Main_path = 'G:/A_Data/kitti_voc/ImageSets/Main/'
train_test_name = ['trainval', 'train', 'val', 'test']
category_name = ['Car', 'Pedestrian', 'Cyclist']

# 循环写trainvl train val test
for item_train_test_name in train_test_name:
    list_name = 'num_'
    list_name += item_train_test_name
    train_test_txt_name = Main_path + item_train_test_name + '.txt'
    try:
        # 写单个文件
        with open(train_test_txt_name, 'w') as w_tdf:
            # 一行一行写
            for item in eval(list_name):
                w_tdf.write(item+'\n')
        # 循环写Car Pedestrian Cyclist
        for item_category_name in category_name:
            category_txt_name = Main_path + item_category_name + '_' + item_train_test_name + '.txt'
            with open(category_txt_name, 'w') as w_tdf:
                # 一行一行写
                for item in eval(list_name):
                    w_tdf.write(item+' '+ get_sample_value(item, item_category_name)+'\n')
    except IOError as ioerr:
        print('File error:'+str(ioerr))

VOC转COCO

生成训练和验证的json，和相应的图片文件夹

# -*- coding=utf-8 -*-
#!/usr/bin/python

import sys
import os
import shutil
import numpy as np
import json
import xml.etree.ElementTree as ET

# 检测框的ID起始值
import tqdm

START_BOUNDING_BOX_ID = 1
# 类别列表无必要预先创建，程序中会根据所有图像中包含的ID来创建并更新
PRE_DEFINE_CATEGORIES = {}


def get(root, name):
    vars = root.findall(name)
    return vars


def get_and_check(root, name, length):
    vars = root.findall(name)
    if len(vars) == 0:
        raise NotImplementedError('Can not find %s in %s.'%(name, root.tag))
    if length > 0 and len(vars) != length:
        raise NotImplementedError('The size of %s is supposed to be %d, but is %d.'%(name, length, len(vars)))
    if length == 1:
        vars = vars[0]
    return vars


# 得到图片唯一标识号
def get_filename_as_int(filename):
    try:
        filename = os.path.splitext(filename)[0]
        return int(filename)
    except:
        raise NotImplementedError('Filename %s is supposed to be an integer.'%(filename))

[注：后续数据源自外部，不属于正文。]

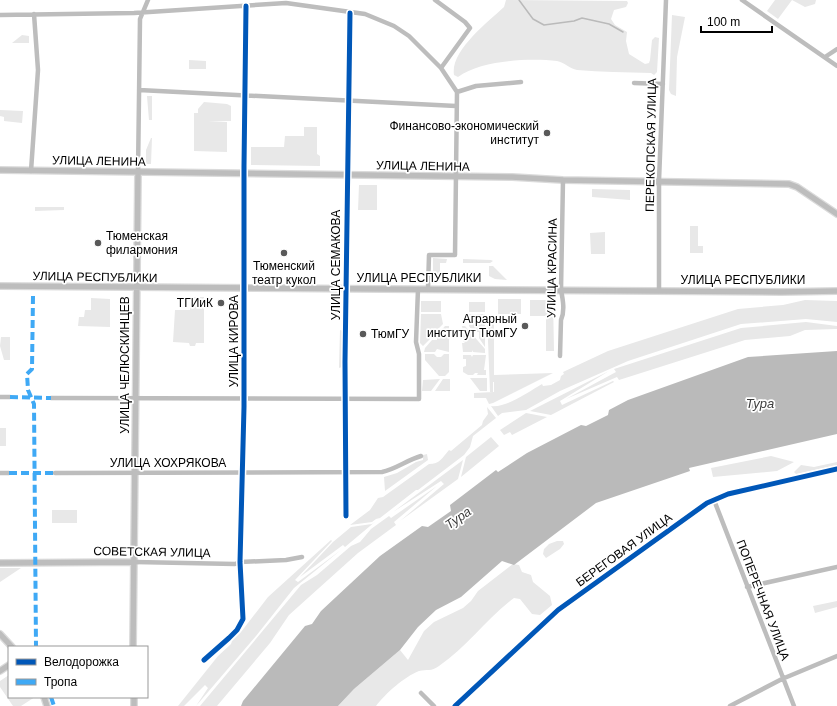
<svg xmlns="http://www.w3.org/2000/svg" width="837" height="706" viewBox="0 0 837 706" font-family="Arial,sans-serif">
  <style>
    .green { fill: #e8e8e8 }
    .water { fill: #bababa }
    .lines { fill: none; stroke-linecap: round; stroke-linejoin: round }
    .stream { stroke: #bababa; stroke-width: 1.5 }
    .major-casing { stroke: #dbdbdb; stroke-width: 8 }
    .minor { stroke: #bdbdbd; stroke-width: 4.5 }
    .major { stroke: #bdbdbd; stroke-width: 5.5 }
    .quiet { stroke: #3fa9f5; stroke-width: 4; stroke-dasharray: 8 4; stroke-linecap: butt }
    .cycleway-casing { stroke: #fff; stroke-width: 8 }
    .cycleway { stroke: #0057b8; stroke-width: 5 }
    .poi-dot { fill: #595959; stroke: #fff; stroke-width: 1.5 }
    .labels { text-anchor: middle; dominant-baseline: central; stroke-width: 3.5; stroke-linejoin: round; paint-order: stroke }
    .poi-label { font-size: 12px; fill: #000; stroke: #fff; text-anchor: end }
    .street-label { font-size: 12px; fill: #000; stroke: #fff }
    .water-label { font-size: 13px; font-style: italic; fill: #3d3d3d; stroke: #fff }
  </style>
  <rect width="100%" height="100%" fill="#fff"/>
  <path class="green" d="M506,0L627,1L628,3L626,7L614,10L611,19L615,25L627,32L626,41L629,54L645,64L649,63L650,60L652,40L655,37L659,38L657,72L654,75L651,73C626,72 601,72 577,70C570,69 564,62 557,61C529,58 481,60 458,77L454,75C450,51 488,22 504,7Z
    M775,0H792L778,19L767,11Z
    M792,0H816L815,4L805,7Z
    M672,15L685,17L677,57L676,96L671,94L669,90Z
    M22,35L29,36V43H12Z
    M189,60L206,61V69H189Z
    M147,96H152V120H149Z
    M204,102L227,104L231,106V121H208L227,122V152L194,151V113H198V109Z
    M0,110L23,111L22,123L4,121V117L0,116Z
    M304,127H317V154L320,156V166L251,165V147H284L285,136H304Z
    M151,138H152L151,164H146V150Z
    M64,181V210L35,211V207H64Z
    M359,185H377V210H358Z
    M592,189L630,190V200L592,197Z
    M690,226H698V246H703V253H690Z
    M605,232V254H591L590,233Z
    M433,258L447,259L446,263H440V272L433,278Z
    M463,259L491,260L493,261L490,263H463Z
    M489,266H493L507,280L495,279L489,276Z
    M190,297H204V343H196L195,346H190L189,343L173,342L175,310H190Z
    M91,298L110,299V327L78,326L79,317H84L85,310H91Z
    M498,299H521V314H498Z
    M530,300H553L554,351H546V316H530Z
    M805,300L837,301V322L806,319L741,324L628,361L560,391L526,410L502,413L498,416L491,406C507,408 528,392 542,384L543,386L551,385L560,380L561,376L564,374L563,372L608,351L738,309L783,305Z
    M421,301H441V312H421Z
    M469,302H485V312H469Z
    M421,314H441L443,324L434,333L430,334V339L423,346L420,343Z
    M469,314H485V347L479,338V332H473L469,326Z
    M487,315H494V375L553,373L493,403L489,404L486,398H474V393L494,392V382H493V392H490Z
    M806,322L837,326V329L805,330L790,336L745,340L619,380L617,377L566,399L616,372L614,369L741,328Z
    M445,326H449V352L437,349L435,352H424L425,348L432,340H437V335Z
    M462,326H465L485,349V353L473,352L472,350V352H463L462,343H465L463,341V333H465L463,331Z
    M340,330L343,331L342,367L339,368Z
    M1,337H10V360H4L0,346Z
    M425,354H434L437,357H441L444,354H449V372L445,376H439L425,360Z
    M463,355H471L472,357L473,355H486L484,370H486V375H477L478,373H475L473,375H468L463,372V367L466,366V359H463Z
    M609,371L560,401L562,405L613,381L614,382L551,415L530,411Z
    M470,378H487V391H480Z
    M440,379L431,391H422L423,380Z
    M443,379H450V391H435Z
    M487,407L496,418L473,436L470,447L464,455L418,490H416L380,518L376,519L372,522L350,525L370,510L378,498L383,497L429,464C440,464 442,458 449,450L451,451L482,425L483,421L488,414Z
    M526,413L547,417L512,435L510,432L504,435L500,430Z
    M0,428H6V446H0Z
    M491,437L499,446L461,477L466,457Z
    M427,454L428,460L385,491L384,477L397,473L416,462L423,460V455Z
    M771,456L794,462L777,471L713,477L711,468Z
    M463,460L458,479L400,521L444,484L441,481L393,512Z
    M837,462V465L796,474L794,472L801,465L814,467Z
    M437,486L394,522L396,525L358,553L289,615L270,643L217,706H200L301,585L317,575L351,546L360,542L371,529L389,516L391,518Z
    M52,510H77V523H52Z
    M376,521L345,547L343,545L300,577L333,542L351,527L372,524Z
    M331,540L332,541L295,580L298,582L341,550L294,588L256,636L196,706L208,688L205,685L184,706H178L218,656L231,644L232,641L241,632L268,597Z
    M557,541H563L564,544L560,549L546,558L543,554L544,549L549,544Z
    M513,564L519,565L522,572L531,575L533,582L550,596L552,605L540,615L532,614L520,599L514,598C487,618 467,647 439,666C431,672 427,669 419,671C404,677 386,693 376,706H338L354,689L400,650L408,660L424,631L434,622L463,608L471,601L478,591Z
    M0,568H21L0,582Z
    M837,601V607L815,613L813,606Z
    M9,675V697H35L21,706H13L0,687V681Z"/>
  <path class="water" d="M837,351V434L689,468L690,471L596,503L514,565L502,561L461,597L436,610L418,627L400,650L354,689L338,706H241L243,701L305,626L312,624L321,611L380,556L422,526L428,527L451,511L450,505L496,470L498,472L527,453L581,425L586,426L608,415L609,410L628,400L748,357Z"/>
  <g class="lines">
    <path class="stream" d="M519,0L533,19L544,25L574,21L582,18L609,24L623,32"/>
    <g class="major-casing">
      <path id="major" d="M0,170L512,177L563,180L789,184L797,187L837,214
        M0,286L781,292L837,291
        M0,563L135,562
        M0,634L12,647
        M133,647L138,173
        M0,671L9,665
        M44,697L47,706
        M134,697V706"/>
    </g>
    <path class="minor" d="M435,0L465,22L470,28L441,68
      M742,0L837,66
      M0,15L134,13L286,3L365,14L394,26L409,36L441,68L457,92
      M825,57L837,49
      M634,83L663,84
      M139,90L456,106
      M457,92L476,86L521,82
      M31,171L38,70L34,14
      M138,173L140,19L148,0
      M428,289L429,255H455L457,92
      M659,290V181L666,0
      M560,356L561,320C565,311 563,300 561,290L563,180
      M0,397H10
      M51,398L419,399V354L416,342L418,289
      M0,473H9
      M55,473L382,472C396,469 407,460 421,456
      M714,500L794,706
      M346,516L345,362L350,13
      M135,562L235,564L240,562L286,560L302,557
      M747,587L837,567
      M204,660L229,638L237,630L243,619L240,562L244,407V166L246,6
      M421,693L434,706
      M455,706L558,610L707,503L728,494L837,469
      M730,706L782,679L837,656"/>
    <use href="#major" class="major"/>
    <path class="quiet" d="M33,296L32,369L27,374L28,390L34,404L36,647
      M10,397L51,398
      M9,473H55
      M51,697L54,706"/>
    <g class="cycleway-casing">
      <path id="cycleway" d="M346,516L345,362L350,13
        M204,660L229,638L237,630L243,619L240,562L244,407V166L246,6
        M455,706L558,610L707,503L728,494L837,469"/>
    </g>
    <use href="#cycleway" class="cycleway"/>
  </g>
  <g class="poi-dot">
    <circle cx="547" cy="133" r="4"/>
    <circle cx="98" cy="243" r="4"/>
    <circle cx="284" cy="253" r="4"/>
    <circle cx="221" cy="303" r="4"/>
    <circle cx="525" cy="326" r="4"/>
    <circle cx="363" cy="334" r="4"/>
  </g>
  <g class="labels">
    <g class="poi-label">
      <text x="539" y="126">Финансово-экономический<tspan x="539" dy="14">институт</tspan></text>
      <text x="106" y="236" text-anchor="start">Тюменская<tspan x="106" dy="14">филармония</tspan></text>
      <text x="284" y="266" text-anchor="middle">Тюменский<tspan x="284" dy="14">театр кукол</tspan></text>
      <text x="213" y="303">ТГИиК</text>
      <text x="517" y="319">Аграрный<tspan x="517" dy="14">институт ТюмГУ</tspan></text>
      <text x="371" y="334" text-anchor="start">ТюмГУ</text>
    </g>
    <g class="street-label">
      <text transform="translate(651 145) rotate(-89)">ПЕРЕКОПСКАЯ УЛИЦА</text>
      <text transform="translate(99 161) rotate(1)">УЛИЦА ЛЕНИНА</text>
      <text transform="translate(423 166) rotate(1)">УЛИЦА ЛЕНИНА</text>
      <text transform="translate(336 265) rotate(-90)">УЛИЦА СЕМАКОВА</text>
      <text transform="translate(552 268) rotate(-89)">УЛИЦА КРАСИНА</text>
      <text transform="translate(95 277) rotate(1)">УЛИЦА РЕСПУБЛИКИ</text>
      <text x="419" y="278">УЛИЦА РЕСПУБЛИКИ</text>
      <text x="743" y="280">УЛИЦА РЕСПУБЛИКИ</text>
      <text transform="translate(234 341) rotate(-90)">УЛИЦА КИРОВА</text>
      <text transform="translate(125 365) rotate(-90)">УЛИЦА ЧЕЛЮСКИНЦЕВ</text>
      <text x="168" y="463">УЛИЦА ХОХРЯКОВА</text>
      <text transform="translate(624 550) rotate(-36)">БЕРЕГОВАЯ УЛИЦА</text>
      <text transform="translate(152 552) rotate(1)">СОВЕТСКАЯ УЛИЦА</text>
      <text transform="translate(763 600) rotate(69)">ПОПЕРЕЧНАЯ УЛИЦА</text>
    </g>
    <g class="water-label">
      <text x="760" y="403">Тура</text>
      <text transform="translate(458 518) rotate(-35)">Тура</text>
    </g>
  </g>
  <rect x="8" y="646" width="140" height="52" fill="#ffffff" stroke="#999999"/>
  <rect x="16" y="659" width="20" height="6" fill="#0057b8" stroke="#999999"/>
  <text x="44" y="666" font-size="12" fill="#000000">Велодорожка</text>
  <rect x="16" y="679" width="20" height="6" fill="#3fa9f5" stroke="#999999"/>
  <text x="44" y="686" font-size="12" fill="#000000">Тропа</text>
  <path d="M701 26v6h71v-6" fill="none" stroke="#000000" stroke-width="2"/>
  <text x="707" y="26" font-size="12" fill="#000000" stroke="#ffffff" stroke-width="3" paint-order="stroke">100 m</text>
</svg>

def convert(xml_list, xml_dir, json_file):
    '''
    :param xml_list: 需要转换的XML文件列表
    :param xml_dir: XML的存储文件夹
    :param json_file: 导出json文件的路径
    :return: None
    '''
    list_fp = xml_list
    # 标注基本结构
    json_dict = {"images":[],
                 "type": "instances",
                 "annotations": [],
                 "categories": []}
    categories = PRE_DEFINE_CATEGORIES
    bnd_id = START_BOUNDING_BOX_ID
    for line in list_fp:
        line = line.strip()
        # print("buddy~ Processing {}".format(line))
        # 解析XML
        xml_f = os.path.join(xml_dir, line)
        tree = ET.parse(xml_f)
        root = tree.getroot()
        path = get(root, 'path')
        # 取出图片名字
        if len(path) == 1:
            filename = os.path.basename(path[0].text)
        elif len(path) == 0:
            filename = get_and_check(root, 'filename', 1).text
        else:
            raise NotImplementedError('%d paths found in %s'%(len(path), line))
        ## The filename must be a number
        image_id = get_filename_as_int(filename)  # 图片ID
        size = get_and_check(root, 'size', 1)
        # 图片的基本信息
        width = int(get_and_check(size, 'width', 1).text)
        height = int(get_and_check(size, 'height', 1).text)
        image = {'file_name': filename,
                 'height': height,
                 'width': width,
                 'id':image_id}
        json_dict['images'].append(image)
        ## Cruuently we do not support segmentation
        #  segmented = get_and_check(root, 'segmented', 1).text
        #  assert segmented == '0'
        # 处理每个标注的检测框
        for obj in get(root, 'object'):
            # 取出检测框类别名称
            category = get_and_check(obj, 'name', 1).text
            # 更新类别ID字典
            if category not in categories:
                new_id = len(categories)
                categories[category] = new_id
            category_id = categories[category]
            bndbox = get_and_check(obj, 'bndbox', 1)
            xmin = int(get_and_check(bndbox, 'xmin', 1).text)
            ymin = int(get_and_check(bndbox, 'ymin', 1).text)
            xmax = int(get_and_check(bndbox, 'xmax', 1).text)
            ymax = int(get_and_check(bndbox, 'ymax', 1).text)
            assert(xmax > xmin)
            assert(ymax > ymin)
            o_width = abs(xmax - xmin)
            o_height = abs(ymax - ymin)
            annotation = dict()
            annotation['area'] = o_width*o_height
            annotation['iscrowd'] = 0
            annotation['image_id'] = image_id
            annotation['bbox'] = [xmin, ymin, o_width, o_height]
            annotation['category_id'] = category_id
            annotation['id'] = bnd_id
            annotation['ignore'] = 0
            # 设置分割数据，点的顺序为逆时针方向
            annotation['segmentation'] = [[xmin,ymin,xmin,ymax,xmax,ymax,xmax,ymin]]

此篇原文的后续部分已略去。